::: Source text :::
RCTD deconvolution and spatial ligand-receptor analysis. (A) Deconvolution analysis was performed on 12 spatial transcriptomic samples to determine the predominant cell type in each spot. (B) The scatter plot shows the most differentially expressed marker genes in each cell type. (C) A network of cellular interactions between nine types of cells, with the edge width indicating the probability and intensity of communication between cells. (D) A comparison of the total number of interactions in the communication network between nine cell species, decreasing from left to right, with the strongest being macrophages. (E) Volcano map of differentially expressed genes, with red indicating up-regulated differential genes and blue indicating down-regulated differential genes. (F) GO pathway enrichment analysis of the differential genes.

MR analysis

To further identify the key genes affecting kidney cancer development from the set of differential genes, we obtained outcome identifiers through summary statistics from 346,472 kidney cancer-related samples (Controls: 345,118; Cases: 1354): finngen_R11_C3_KIDNEY_CLEAR_CELL_ CARCINOMA_EXALLC. Through MR analysis, we identified a causal relationship involving six pairs of differential genes associated with eQTL positive outcomes (Figure 4(A)–(F), IVW P-value < 0.05). The corresponding genes are: C4A, CD70, FXYD2, SERPINA1, SERPINE1, and TUBB6. Among these, CD70 (0.554; 0.352–0.872; P = 0.011), FXYD2 (0.604; 0.422–0.864; P = 0.006), SERPINE1 (0.598; 0.365–0.981; P = 0.042), and TUBB6 (0.851; 0.737–0.984; P = 0.029) are associated with a decreased risk of disease, while C4A (1.265; 1.002–1.598; P = 0.048) and SERPINA1 (1.205; 1.025–1.417; P = 0.024) are linked to an increased risk of disease. To ensure the reliability of these causal relationships, we conducted sensitivity analyses on the six pairs of genes. The results indicated that the overall error bars exhibited minimal change when excluding any single SNP, demonstrating the robustness of the six identified causal relationships (Supplemental Figure S3A–F). Consequently, C4A, CD70, FXYD2, SERPINA1, SERPINE1, and TUBB6 have been established as key genes for our subsequent research (Supplemental Table 2).
:::
Copy the kidney cancer passage word for word, starting at "RCTD deconvolution and" and ending after "the differential genes.". You won't need the rows that come after the kidney cancer passage.
::: Information given :::
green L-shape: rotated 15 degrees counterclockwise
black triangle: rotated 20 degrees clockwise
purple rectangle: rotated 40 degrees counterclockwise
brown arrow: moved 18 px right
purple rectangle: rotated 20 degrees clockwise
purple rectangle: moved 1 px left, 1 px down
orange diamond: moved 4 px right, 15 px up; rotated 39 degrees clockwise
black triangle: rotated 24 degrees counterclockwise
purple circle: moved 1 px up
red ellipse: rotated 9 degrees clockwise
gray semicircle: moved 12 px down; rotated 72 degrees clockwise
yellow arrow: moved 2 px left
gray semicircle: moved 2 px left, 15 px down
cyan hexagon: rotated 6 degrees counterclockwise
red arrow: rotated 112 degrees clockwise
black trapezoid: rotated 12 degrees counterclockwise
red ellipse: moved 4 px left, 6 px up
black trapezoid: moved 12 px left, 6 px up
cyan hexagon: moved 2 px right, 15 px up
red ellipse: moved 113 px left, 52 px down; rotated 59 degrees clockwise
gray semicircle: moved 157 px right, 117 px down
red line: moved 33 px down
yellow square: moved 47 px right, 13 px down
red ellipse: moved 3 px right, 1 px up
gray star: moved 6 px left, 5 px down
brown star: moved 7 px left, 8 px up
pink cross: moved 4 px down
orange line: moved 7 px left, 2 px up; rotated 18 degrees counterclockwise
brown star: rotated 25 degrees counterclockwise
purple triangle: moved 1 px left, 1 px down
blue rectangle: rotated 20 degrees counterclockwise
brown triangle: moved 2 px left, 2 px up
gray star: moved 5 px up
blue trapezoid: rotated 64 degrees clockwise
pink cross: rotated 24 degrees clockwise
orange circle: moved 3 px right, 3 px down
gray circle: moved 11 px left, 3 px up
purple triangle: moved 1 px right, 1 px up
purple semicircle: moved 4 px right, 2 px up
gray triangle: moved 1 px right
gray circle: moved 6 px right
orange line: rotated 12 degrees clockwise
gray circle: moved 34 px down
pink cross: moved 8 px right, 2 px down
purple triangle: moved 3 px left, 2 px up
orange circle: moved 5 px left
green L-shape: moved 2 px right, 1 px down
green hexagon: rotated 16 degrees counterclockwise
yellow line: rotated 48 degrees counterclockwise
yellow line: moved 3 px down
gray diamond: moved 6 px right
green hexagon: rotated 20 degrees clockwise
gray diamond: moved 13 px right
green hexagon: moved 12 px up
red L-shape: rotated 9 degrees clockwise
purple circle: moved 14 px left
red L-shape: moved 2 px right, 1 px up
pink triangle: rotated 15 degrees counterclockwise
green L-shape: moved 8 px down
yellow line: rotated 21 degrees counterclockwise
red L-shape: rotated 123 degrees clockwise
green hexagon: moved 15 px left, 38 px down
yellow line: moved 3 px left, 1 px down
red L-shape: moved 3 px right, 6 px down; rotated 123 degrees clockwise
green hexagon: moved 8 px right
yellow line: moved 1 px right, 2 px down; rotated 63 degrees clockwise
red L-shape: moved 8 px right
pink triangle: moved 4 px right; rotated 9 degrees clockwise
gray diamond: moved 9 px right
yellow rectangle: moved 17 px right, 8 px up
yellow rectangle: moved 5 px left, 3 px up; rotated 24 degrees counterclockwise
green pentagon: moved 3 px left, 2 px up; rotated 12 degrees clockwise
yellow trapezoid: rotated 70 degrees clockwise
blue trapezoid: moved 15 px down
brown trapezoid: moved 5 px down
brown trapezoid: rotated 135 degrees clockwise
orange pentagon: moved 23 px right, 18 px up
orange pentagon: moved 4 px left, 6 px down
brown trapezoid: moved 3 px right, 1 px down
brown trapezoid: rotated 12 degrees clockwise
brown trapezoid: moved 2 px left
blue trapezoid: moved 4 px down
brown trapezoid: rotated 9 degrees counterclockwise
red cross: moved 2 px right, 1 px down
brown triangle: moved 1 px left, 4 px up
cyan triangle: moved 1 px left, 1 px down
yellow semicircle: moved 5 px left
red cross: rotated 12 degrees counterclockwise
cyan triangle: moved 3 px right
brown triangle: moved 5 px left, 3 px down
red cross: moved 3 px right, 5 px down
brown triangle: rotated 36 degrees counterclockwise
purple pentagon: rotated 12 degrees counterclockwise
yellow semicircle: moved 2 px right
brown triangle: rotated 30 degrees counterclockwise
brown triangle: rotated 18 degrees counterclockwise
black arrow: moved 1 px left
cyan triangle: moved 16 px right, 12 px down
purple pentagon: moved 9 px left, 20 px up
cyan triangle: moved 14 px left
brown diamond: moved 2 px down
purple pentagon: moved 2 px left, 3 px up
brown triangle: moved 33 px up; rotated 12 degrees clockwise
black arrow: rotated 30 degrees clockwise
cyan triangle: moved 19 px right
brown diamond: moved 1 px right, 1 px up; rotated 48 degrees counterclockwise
:::
(Task output)
RCTD deconvolution and spatial ligand-receptor analysis. (A) Deconvolution analysis was performed on 12 spatial transcriptomic samples to determine the predominant cell type in each spot. (B) The scatter plot shows the most differentially expressed marker genes in each cell type. (C) A network of cellular interactions between nine types of cells, with the edge width indicating the probability and intensity of communication between cells. (D) A comparison of the total number of interactions in the communication network between nine cell species, decreasing from left to right, with the strongest being macrophages. (E) Volcano map of differentially expressed genes, with red indicating up-regulated differential genes and blue indicating down-regulated differential genes. (F) GO pathway enrichment analysis of the differential genes.